Pour elle, le documentaire sert « grandement l’intérêt public », bien au-delà des questions techniques ou juridiques.

Niko Osada, étudiante de 20 ans, a confié espérer que le film « fera prendre conscience de la gravité des violences sexuelles et déclenchera un changement dans la société ». Un espoir partagé par beaucoup dans la salle.

Ce que le film révèle sur le système japonais

Le documentaire met en lumière des éléments particulièrement troublants. Il affirme notamment qu’une tentative d’arrestation de Noriyuki Yamaguchi, l’homme que Shiori Ito accuse de viol, a été annulée à la dernière minute sur ordre de « supérieurs ».

Or, Yamaguchi était connu pour ses liens étroits avec l’ancien Premier ministre Shinzo Abe. Cette proximité a alimenté les soupçons d’ingérence politique dans l’enquête – un sujet encore brûlant au Japon.

Ces révélations, même si elles ne sont pas nouvelles pour ceux qui ont suivi l’affaire, prennent une force décuplée à l’écran, filmées et racontées par la victime elle-même.

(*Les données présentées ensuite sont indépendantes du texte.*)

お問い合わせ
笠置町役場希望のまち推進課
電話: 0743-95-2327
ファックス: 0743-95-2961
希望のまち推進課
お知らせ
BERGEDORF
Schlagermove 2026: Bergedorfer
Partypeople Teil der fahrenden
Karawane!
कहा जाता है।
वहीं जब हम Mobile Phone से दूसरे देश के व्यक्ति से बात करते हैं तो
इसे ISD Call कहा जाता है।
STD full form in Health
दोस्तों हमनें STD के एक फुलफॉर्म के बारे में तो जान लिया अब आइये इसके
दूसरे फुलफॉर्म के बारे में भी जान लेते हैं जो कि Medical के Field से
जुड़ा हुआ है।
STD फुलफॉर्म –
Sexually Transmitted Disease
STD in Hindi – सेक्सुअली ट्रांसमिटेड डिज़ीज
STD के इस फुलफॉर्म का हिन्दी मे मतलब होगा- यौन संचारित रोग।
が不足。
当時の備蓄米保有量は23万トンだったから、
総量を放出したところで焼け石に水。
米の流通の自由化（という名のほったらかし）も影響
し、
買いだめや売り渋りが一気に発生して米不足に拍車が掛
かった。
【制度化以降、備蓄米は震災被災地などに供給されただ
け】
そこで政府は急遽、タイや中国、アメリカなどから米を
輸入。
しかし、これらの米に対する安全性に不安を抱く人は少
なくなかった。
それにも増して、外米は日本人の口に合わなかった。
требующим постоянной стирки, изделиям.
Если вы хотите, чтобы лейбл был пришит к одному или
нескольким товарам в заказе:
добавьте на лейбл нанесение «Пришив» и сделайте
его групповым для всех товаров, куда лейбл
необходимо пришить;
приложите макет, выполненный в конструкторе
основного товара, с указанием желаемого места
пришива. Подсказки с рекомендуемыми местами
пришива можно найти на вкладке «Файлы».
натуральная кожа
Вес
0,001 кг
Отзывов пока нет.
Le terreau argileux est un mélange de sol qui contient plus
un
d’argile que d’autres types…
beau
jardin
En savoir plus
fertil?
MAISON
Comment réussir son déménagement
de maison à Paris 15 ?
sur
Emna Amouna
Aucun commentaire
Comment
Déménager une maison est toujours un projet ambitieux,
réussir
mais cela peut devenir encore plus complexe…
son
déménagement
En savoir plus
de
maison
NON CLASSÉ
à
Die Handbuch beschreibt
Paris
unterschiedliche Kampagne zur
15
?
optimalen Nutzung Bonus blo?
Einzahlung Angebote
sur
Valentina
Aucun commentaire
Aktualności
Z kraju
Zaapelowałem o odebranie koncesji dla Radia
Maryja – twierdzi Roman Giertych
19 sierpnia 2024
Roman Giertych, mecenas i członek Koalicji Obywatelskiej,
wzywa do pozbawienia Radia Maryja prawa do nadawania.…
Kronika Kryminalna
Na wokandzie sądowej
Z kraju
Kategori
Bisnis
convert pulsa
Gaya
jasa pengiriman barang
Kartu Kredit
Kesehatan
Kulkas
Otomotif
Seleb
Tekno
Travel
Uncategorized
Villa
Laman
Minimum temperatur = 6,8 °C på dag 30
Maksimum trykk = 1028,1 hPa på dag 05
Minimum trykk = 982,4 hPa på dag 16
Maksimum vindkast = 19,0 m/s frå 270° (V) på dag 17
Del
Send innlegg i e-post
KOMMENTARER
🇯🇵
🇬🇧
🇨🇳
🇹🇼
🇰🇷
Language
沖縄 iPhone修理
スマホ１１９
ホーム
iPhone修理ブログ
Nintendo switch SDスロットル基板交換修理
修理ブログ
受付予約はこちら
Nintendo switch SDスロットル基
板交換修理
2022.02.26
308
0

Un tournant pour le mouvement #MeToo au Japon ?

Le Japon reste l’un des pays où le mouvement #MeToo a eu le plus de mal à s’implanter. Les victimes hésitent à parler, par peur du discrédit social, du harcèlement en ligne ou de l’absence de soutien institutionnel.

Shiori Ito a été l’une des toutes premières à briser ce mur de silence, au prix d’une pression médiatique et sociale énorme. Son procès civil gagné en 2019 a marqué un précédent important, mais beaucoup reste à faire.

La projection de Black Box Diaries pourrait bien constituer un nouveau jalon. Voir son histoire sur grand écran, dans son propre pays, donne une visibilité inédite à toutes celles qui n’ont pas encore osé parler.

Entre regrets et fierté

Shiori Ito n’a pas caché avoir ressenti des « regrets » face aux controverses autour de son film. Elle a conscience que certaines décisions artistiques ou journalistiques peuvent heurter.

Mais elle assume totalement son choix : « Je voulais que les gens affrontent ce problème. » Un problème qui concerne des milliers de Japonaises – et de Japonais – chaque année, dans l’indifférence générale.

Au final, Black Box Diaries n’est pas qu’un film. C’est un cri, un témoignage vivant, une preuve que le silence peut être brisé, même dans les sociétés les plus fermées.

Et si ce vendredi marquait vraiment le début d’un vrai changement ?

La route est encore longue, mais chaque projection, chaque témoignage, chaque larme versée dans une salle obscure rapproche le Japon d’une société où plus aucune victime n’aura à se battre seule.